Dick Sakowicz

Palm Springs is a Destination for Laid-Back Cool

On Sunday, April 12, the NYT Travel Section lauded Palm Springs as a destination for laid-back cool and as a place finding balance between the past and the present. Called 36 Hours in Palm Springs, the full page article by Erica Cerulo goes on to propose some of our restaurants such as Johannes, our hotels such as the newly refurbished Riviera Resort and Spa, and the new Ace Hotel, along with various places for fun cocktails. She suggests taking Modernism tours with Robert Imber to see our fabulous mid-century architecture and also mentions that you can shop for period decorative items and furnishings on Palm Canyon. She encourages you to explore our biking and hiking trails. There’s a paragraph called Get Close with Cactus about hiking in the Tahquitz Canyon on one of the nature trails through Indian lands, where you will discover a sixty foot waterfall, desert cacti and many other indigenous plants.
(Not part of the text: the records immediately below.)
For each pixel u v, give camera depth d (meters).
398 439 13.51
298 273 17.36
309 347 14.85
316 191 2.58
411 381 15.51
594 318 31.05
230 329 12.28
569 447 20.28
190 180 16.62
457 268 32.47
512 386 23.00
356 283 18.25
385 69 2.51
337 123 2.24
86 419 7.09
I would also encourage visitors and locals alike to explore The Living Desert, “where the desert sands and the mountains meet and is like a zoo but only better”. The Living Desert is in Palm Desert/Indian Wells, about twenty-five minutes from downtown Palm Springs. It’s a 360 acre reserve and zoo offering natural gardens with plant life from all of the great deserts of the world, a butterfly House where you can hold these fragile creatures on your finger (the kids are good at this), an African Section and a North American Section where about 450 rare and exotic creatures live, and much more. They have daily animal shows in the amphitheatre which absolutely must be attended! These shows vary as to which animals participate on a given day but are always great. We learn again that these animals are very intelligent (some with an IQ of a two to three year old) and are talented performers but also wild, and they can be somewhat unpredictable. Some of the animals that perform include the beautiful cerval, “Ruka”- one of the great cats family, “Linus” – an amusing African porcupine, various hawks, and others.
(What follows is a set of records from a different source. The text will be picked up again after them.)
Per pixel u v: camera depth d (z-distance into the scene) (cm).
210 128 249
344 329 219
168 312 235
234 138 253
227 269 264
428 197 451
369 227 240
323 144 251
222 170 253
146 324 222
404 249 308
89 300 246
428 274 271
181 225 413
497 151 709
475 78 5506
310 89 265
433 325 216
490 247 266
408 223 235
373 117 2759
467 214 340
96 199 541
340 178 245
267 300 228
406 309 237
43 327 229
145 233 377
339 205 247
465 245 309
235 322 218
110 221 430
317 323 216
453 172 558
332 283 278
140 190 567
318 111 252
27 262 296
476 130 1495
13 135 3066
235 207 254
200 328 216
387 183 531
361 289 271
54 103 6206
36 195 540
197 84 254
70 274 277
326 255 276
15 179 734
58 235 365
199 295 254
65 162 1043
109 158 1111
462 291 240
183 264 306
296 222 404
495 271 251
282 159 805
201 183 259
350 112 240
Our family has particular interest in the tiny African Desert Fennic Fox weighing scarcely 3 pounds, whom we “adopt” each year, helping to provide more funds for animal care. If he is brought out in the show, he sometimes has a hard time even opening his eyes, as he’s nocturnal. Not included in the show, but always popular are the family of Meerkats. There is an opportunity daily to feed a giraffe, up close and personal – you stand on an overlook platform where he meets you and you put the food on his tongue. He takes over from there.

More on restaurants – in addition to the restaurants featured in the article, I would add Le Vallauris on Tahquitz Canyon for upscale dining and elegant service, and Davey’s Hideaway on Palm Canyon for supper club vibes and live music nightly (they also make great drinks and pour them to the rim – I mean it). On Indian Canyon you will find Shanghai Red’s, where the fish tacos and fresh pasta dishes are made right before you. You can also sit in the courtyard where there is live music on weekends. In addition to Johannes and his Austrian schnitzel already mentioned in the article, try the restaurant Pomme Frite on Palm Canyon with Belgian/French fare such as moules/frites or steak/frites. They have a reasonably priced wine list and Belgian beers. We frequent all of these Palm Springs spots, where we enjoy the personalities of the staffs as well as the food.